Task details
Return the part of the listing that opens with the line containing "[00:13:13] But certainly, at" and closes with the line containing "of Reserved Instances?**", reproducing those lines exactly and leaving the pictures out of the answer.

********

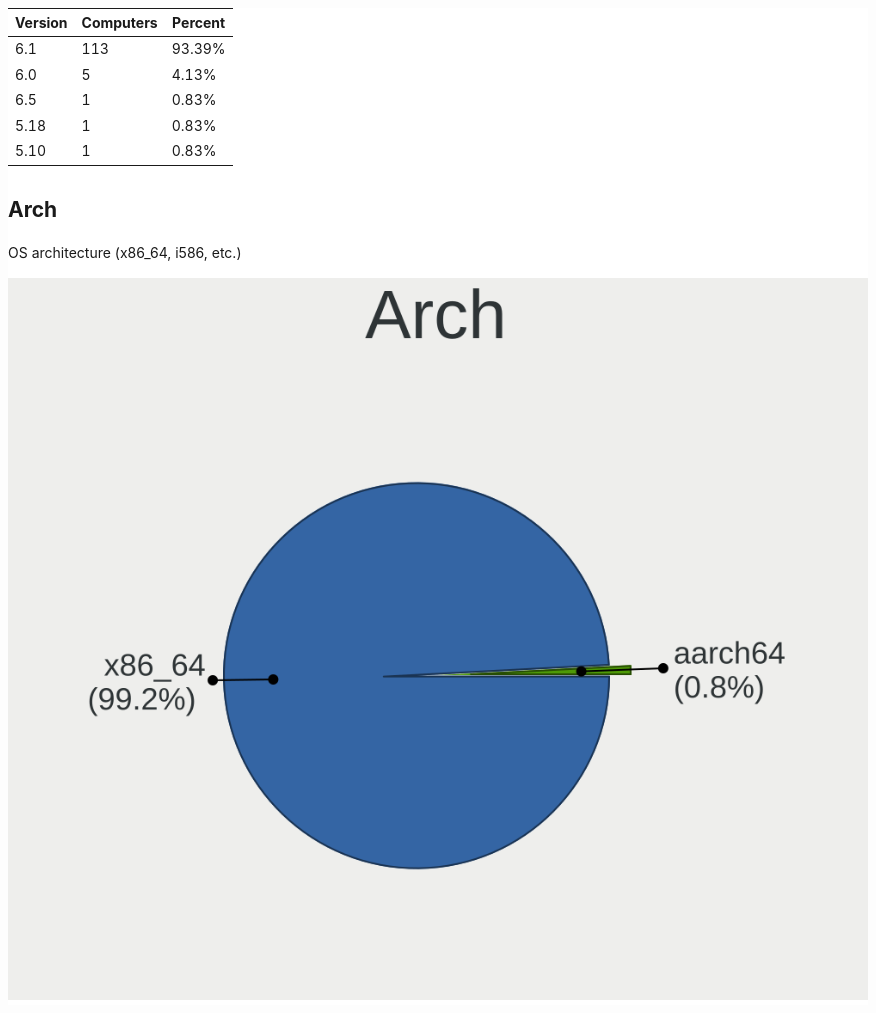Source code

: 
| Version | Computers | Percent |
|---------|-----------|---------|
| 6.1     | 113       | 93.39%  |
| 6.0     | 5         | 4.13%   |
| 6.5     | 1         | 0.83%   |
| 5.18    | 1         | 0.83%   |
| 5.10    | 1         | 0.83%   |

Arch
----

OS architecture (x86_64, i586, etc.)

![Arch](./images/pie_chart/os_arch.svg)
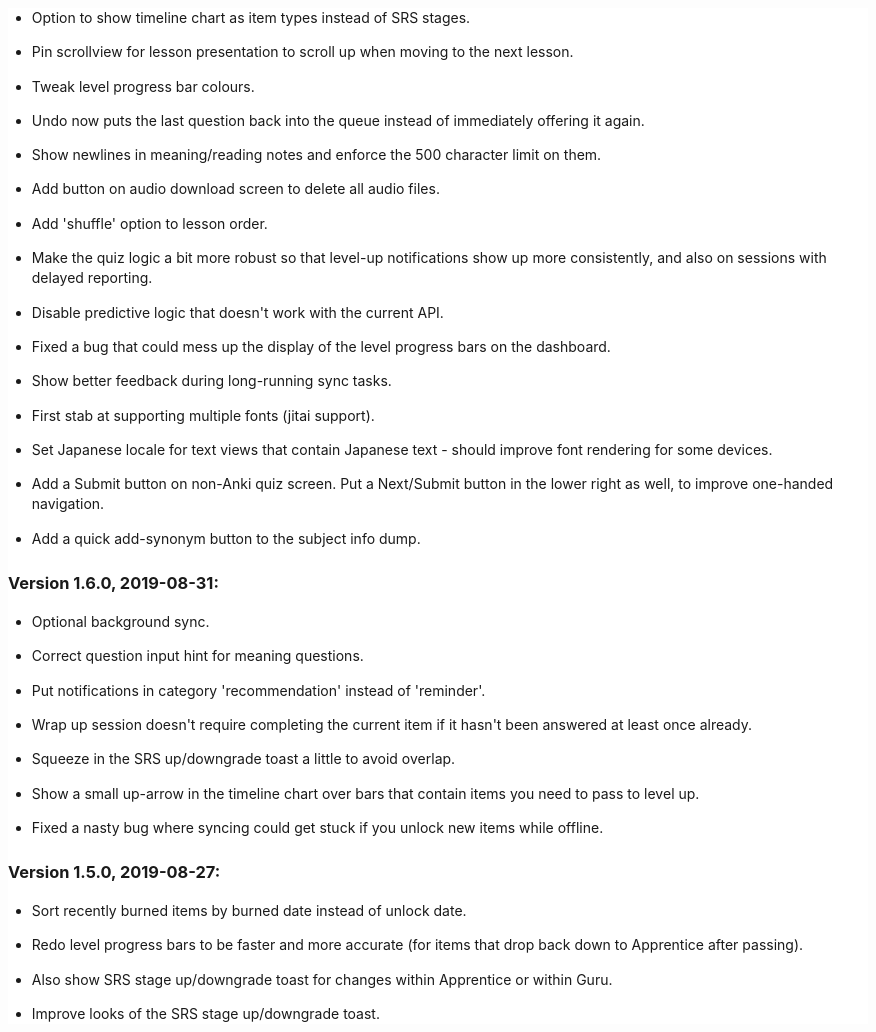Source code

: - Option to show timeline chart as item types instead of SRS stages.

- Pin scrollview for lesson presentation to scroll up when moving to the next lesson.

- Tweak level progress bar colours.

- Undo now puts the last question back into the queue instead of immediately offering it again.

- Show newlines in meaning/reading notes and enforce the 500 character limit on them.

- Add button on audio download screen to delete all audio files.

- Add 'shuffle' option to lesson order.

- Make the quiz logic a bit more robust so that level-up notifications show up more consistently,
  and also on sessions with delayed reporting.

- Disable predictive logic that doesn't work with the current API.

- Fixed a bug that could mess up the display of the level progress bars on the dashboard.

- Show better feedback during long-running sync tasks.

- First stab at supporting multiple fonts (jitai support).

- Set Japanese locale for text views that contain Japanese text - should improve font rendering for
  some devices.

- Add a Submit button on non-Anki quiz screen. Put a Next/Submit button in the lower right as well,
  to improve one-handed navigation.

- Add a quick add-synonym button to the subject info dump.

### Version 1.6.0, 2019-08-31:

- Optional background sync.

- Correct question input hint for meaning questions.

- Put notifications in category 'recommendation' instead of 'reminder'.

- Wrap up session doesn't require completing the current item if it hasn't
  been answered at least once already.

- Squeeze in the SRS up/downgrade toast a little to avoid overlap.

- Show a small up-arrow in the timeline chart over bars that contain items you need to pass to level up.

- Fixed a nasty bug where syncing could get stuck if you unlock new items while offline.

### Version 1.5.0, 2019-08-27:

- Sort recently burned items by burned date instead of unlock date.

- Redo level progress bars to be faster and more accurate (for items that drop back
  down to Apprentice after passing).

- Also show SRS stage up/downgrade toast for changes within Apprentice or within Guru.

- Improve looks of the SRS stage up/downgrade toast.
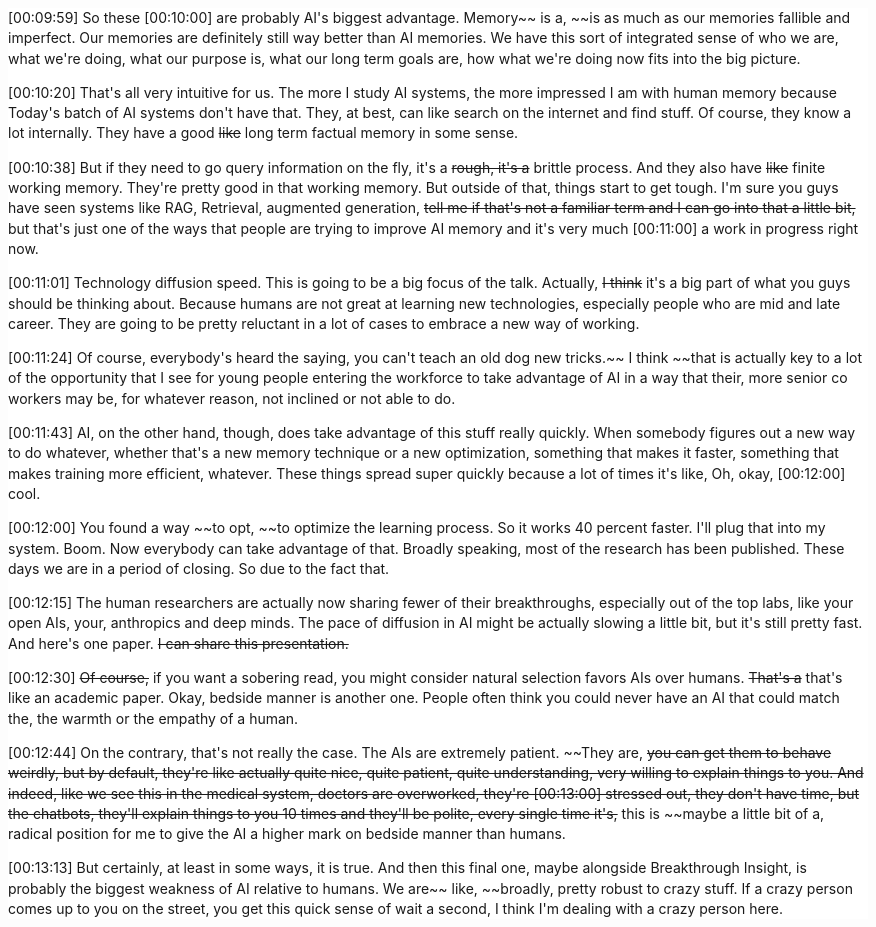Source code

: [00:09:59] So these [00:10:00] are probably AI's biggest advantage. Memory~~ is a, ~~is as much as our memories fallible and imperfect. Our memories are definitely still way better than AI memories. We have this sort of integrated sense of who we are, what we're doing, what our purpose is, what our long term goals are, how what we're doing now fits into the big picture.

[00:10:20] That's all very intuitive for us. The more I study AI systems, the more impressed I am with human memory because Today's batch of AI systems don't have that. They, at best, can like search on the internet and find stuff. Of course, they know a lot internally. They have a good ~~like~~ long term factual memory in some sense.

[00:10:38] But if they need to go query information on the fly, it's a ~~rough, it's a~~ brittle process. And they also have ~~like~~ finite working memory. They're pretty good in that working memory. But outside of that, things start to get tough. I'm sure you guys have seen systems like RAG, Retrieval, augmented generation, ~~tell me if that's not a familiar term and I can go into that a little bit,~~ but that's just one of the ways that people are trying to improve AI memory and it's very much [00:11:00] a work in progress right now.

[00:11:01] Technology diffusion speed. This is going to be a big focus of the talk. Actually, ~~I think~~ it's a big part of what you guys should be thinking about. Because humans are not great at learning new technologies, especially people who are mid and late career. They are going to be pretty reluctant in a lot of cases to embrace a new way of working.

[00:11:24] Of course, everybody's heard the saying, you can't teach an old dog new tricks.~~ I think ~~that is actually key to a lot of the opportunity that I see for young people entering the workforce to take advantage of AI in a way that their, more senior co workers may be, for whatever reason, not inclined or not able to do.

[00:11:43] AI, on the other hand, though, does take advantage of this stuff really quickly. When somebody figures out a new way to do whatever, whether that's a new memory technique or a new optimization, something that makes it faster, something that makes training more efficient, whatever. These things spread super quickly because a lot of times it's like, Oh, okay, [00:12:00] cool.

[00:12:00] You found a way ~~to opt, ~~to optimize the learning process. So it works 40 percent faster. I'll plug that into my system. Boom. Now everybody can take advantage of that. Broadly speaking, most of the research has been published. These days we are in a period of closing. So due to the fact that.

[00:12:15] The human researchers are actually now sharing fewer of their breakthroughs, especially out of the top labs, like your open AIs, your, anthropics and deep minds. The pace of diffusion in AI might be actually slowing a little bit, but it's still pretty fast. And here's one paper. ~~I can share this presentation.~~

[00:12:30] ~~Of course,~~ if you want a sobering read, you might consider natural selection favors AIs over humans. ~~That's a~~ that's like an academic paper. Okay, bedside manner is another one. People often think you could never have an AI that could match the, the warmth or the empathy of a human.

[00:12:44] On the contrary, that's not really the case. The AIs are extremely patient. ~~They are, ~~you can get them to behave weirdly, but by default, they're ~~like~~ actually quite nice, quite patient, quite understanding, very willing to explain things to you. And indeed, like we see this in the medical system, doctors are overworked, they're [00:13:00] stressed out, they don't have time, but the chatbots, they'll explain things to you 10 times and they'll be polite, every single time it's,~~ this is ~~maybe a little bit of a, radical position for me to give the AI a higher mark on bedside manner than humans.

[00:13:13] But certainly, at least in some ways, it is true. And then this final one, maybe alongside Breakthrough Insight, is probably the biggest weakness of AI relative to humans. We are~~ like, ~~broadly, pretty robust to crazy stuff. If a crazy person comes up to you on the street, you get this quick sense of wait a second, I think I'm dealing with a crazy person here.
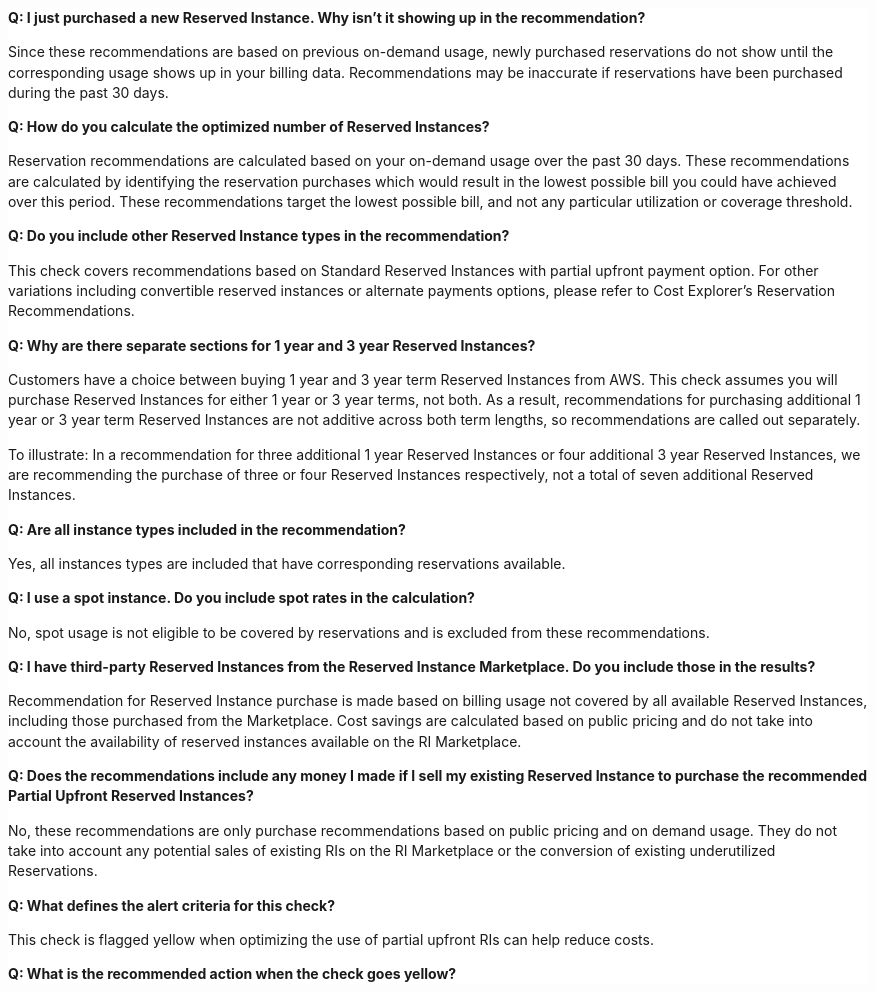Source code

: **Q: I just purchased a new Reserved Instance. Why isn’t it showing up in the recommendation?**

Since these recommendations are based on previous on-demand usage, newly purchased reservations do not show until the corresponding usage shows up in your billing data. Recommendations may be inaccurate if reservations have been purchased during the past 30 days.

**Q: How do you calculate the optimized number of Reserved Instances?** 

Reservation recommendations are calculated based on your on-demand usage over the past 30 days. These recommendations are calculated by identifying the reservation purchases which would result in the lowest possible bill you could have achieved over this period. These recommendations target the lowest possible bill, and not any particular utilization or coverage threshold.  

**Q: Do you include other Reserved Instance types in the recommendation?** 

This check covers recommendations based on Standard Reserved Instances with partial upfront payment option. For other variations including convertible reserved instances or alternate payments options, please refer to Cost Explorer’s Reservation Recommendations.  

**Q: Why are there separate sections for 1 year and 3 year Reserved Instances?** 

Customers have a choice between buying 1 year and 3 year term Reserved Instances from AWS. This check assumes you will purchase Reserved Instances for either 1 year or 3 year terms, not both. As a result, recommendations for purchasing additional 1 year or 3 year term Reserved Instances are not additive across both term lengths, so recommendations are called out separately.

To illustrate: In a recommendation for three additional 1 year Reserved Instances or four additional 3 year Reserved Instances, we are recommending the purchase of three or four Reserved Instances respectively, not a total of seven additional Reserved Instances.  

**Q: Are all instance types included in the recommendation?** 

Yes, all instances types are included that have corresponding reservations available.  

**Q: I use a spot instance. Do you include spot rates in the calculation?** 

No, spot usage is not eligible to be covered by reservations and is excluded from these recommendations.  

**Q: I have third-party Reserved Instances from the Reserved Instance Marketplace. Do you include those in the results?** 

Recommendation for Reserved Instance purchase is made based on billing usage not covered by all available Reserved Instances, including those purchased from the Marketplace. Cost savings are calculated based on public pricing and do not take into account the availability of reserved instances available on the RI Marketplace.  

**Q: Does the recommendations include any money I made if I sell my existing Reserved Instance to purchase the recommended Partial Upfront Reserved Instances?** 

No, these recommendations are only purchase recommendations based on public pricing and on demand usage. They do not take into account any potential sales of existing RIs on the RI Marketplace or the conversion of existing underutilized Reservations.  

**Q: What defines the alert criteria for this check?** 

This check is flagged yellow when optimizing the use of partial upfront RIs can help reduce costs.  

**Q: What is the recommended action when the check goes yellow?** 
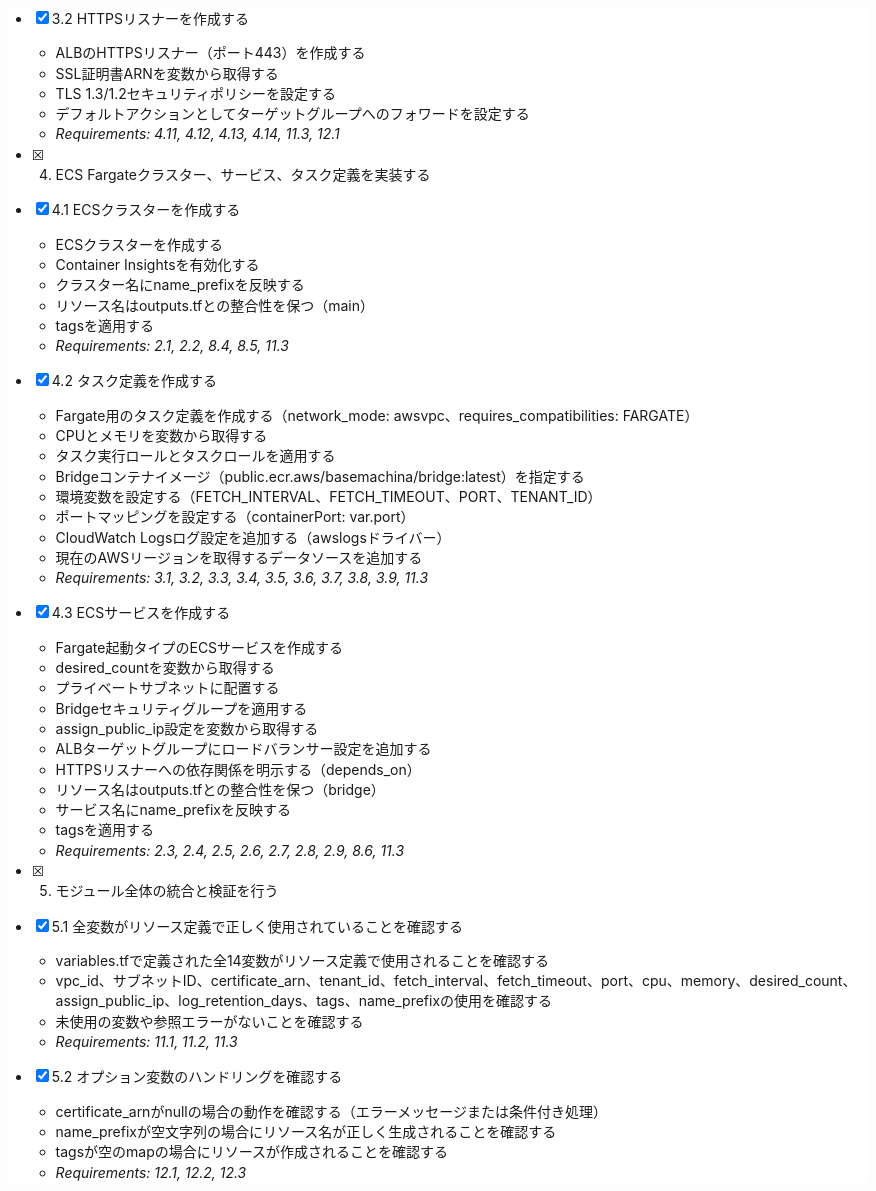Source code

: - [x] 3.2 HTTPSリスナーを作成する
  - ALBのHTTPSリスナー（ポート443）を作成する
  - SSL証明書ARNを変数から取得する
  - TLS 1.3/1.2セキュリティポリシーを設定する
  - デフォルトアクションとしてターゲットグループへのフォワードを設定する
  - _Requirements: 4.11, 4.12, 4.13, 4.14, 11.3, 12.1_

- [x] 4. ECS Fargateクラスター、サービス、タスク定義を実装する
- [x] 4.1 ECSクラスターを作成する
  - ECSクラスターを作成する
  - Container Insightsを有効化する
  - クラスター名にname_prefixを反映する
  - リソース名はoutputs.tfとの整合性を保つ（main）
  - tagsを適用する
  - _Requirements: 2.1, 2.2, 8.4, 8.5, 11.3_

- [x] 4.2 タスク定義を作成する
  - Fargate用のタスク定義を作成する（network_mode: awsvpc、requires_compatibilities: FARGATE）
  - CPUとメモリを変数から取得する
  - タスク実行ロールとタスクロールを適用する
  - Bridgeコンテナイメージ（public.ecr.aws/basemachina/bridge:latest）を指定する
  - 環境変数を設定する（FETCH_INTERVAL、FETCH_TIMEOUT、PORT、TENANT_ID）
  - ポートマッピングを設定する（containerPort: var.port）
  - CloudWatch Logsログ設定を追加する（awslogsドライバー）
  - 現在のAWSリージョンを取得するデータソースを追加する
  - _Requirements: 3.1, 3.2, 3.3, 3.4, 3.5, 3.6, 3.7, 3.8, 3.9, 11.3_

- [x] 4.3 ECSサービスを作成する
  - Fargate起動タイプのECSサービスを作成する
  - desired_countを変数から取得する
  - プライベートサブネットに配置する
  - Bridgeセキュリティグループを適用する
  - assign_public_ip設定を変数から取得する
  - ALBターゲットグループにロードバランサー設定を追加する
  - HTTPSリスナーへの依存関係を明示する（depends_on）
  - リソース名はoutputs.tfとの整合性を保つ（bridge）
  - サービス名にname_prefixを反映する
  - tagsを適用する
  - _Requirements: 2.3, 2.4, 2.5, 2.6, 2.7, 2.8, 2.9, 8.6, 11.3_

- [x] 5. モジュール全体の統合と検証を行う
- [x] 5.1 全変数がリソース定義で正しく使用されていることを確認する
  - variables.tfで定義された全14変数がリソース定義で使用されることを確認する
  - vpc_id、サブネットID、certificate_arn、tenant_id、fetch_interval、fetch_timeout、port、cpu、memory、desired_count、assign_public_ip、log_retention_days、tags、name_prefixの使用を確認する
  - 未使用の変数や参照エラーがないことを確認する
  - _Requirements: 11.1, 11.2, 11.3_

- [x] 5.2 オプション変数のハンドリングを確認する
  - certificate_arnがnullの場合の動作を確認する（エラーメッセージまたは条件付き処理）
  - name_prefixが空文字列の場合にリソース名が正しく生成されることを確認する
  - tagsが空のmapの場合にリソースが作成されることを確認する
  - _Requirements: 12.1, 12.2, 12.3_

********

Task solution
[00:13:13] But certainly, at least in some ways, it is true. And then this final one, maybe alongside Breakthrough Insight, is probably the biggest weakness of AI relative to humans. We are~~ like, ~~broadly, pretty robust to crazy stuff. If a crazy person comes up to you on the street, you get this quick sense of wait a second, I think I'm dealing with a crazy person here.
Source code

: **Q: I just purchased a new Reserved Instance. Why isn’t it showing up in the recommendation?**

Since these recommendations are based on previous on-demand usage, newly purchased reservations do not show until the corresponding usage shows up in your billing data. Recommendations may be inaccurate if reservations have been purchased during the past 30 days.

**Q: How do you calculate the optimized number of Reserved Instances?** 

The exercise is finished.